Problem description: Please count how many lines in the entries below contain "para" and reply with the figure alone.

(Source records)
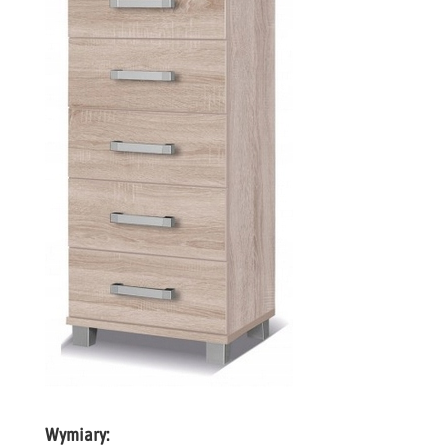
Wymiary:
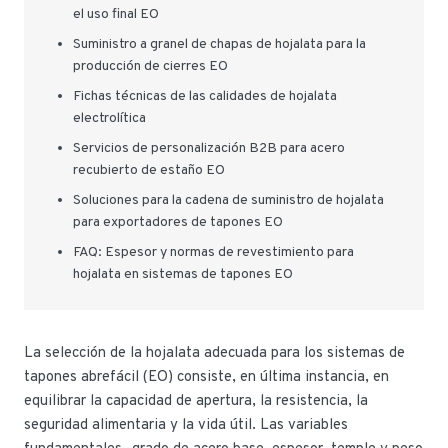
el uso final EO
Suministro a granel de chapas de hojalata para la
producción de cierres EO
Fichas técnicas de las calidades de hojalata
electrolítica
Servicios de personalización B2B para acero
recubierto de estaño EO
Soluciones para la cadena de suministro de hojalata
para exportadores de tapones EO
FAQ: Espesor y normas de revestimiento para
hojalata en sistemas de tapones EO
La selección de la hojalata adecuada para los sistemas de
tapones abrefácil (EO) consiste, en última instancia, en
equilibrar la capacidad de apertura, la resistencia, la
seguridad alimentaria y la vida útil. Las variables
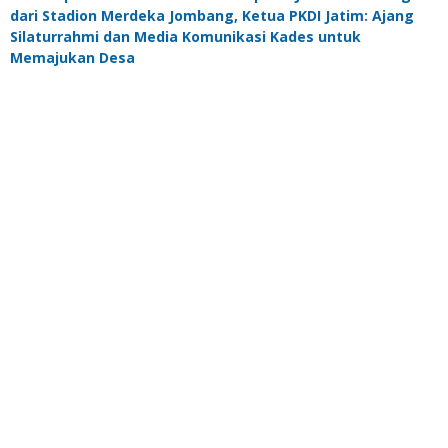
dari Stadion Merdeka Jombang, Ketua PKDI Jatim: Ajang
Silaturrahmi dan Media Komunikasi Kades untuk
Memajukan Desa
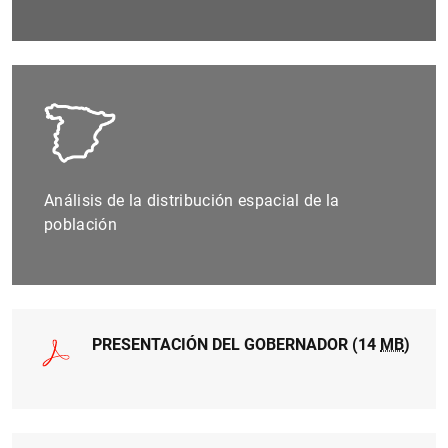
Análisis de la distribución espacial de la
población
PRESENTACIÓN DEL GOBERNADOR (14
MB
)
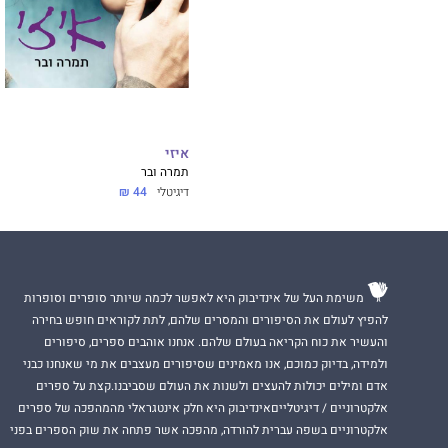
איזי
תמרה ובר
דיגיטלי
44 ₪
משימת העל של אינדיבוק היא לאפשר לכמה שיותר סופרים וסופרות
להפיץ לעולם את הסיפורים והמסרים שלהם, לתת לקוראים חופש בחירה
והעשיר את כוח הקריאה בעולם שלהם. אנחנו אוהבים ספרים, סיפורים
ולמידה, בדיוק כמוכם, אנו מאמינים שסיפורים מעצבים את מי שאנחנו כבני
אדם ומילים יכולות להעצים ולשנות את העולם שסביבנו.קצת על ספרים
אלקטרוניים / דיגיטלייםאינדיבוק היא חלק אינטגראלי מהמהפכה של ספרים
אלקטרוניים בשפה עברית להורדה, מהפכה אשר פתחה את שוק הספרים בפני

==

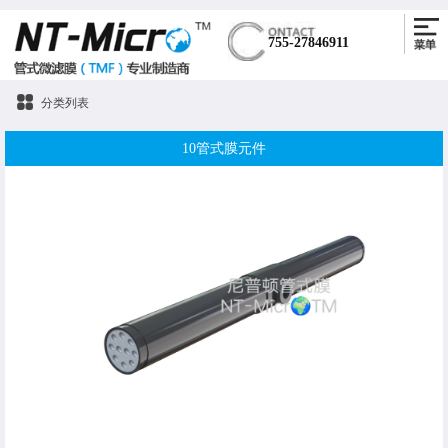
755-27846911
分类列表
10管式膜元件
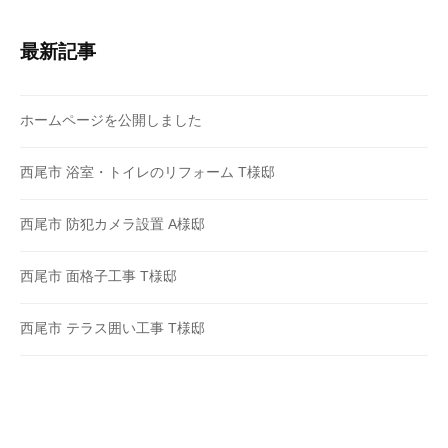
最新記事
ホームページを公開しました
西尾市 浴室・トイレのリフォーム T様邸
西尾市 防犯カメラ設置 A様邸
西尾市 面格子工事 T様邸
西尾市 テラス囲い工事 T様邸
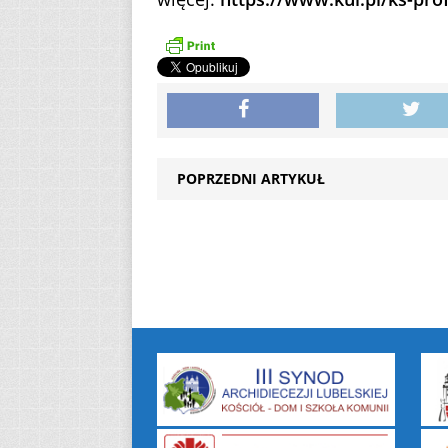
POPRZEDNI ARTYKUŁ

Solution to the problem: 6